If the number of words, with or without meaning, which can be made using all the letters of the word MATHEMATICS in which C and S do not come together, is $$(6!)k$$ then $$k$$ is equal to

Given: The word MATHEMATICS has 11 letters: M, A, T, H, E, M, A, T, I, C, S.

The repeated letters are: M appears 2 times, A appears 2 times, T appears 2 times. The remaining letters H, E, I, C, S each appear once.

Total arrangements:

$$\text{Total} = \frac{11!}{2! \times 2! \times 2!} = \frac{39916800}{8} = 4989600$$

Arrangements where C and S are together:

Treat C and S as a single unit. This gives 10 items to arrange (with M appearing 2 times, A appearing 2 times, T appearing 2 times).

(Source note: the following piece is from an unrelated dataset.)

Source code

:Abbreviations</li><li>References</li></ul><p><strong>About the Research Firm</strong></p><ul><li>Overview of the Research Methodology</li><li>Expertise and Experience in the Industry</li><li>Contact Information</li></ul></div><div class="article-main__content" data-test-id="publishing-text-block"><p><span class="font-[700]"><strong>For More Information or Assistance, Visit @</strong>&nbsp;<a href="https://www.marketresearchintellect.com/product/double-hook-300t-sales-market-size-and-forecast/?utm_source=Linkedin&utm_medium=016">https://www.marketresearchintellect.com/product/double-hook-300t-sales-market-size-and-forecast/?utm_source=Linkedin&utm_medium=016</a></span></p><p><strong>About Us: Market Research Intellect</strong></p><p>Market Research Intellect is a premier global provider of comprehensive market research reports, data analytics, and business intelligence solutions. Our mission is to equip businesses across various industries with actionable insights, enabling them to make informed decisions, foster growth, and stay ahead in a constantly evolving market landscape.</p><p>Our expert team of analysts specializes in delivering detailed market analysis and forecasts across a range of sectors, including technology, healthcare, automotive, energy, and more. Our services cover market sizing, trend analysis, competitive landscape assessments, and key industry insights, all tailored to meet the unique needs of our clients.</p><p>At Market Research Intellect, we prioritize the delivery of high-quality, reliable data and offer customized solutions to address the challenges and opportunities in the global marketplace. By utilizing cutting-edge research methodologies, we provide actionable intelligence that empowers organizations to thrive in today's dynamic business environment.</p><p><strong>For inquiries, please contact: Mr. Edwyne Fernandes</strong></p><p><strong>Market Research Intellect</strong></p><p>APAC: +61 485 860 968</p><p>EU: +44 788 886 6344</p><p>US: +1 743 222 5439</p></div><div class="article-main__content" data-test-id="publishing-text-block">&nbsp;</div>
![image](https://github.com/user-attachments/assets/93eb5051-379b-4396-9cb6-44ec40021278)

The unit CS can be arranged internally in $$2! = 2$$ ways (CS or SC).

$$\text{Together} = \frac{10!}{2! \times 2! \times 2!} \times 2! = \frac{3628800}{8} \times 2 = 453600 \times 2 = 907200$$

Arrangements where C and S do NOT come together:

$$\text{Not together} = 4989600 - 907200 = 4082400$$

We are given that this equals $$(6!)k$$:

$$k = \frac{4082400}{6!} = \frac{4082400}{720} = 5670$$

The correct answer is Option B: 5670.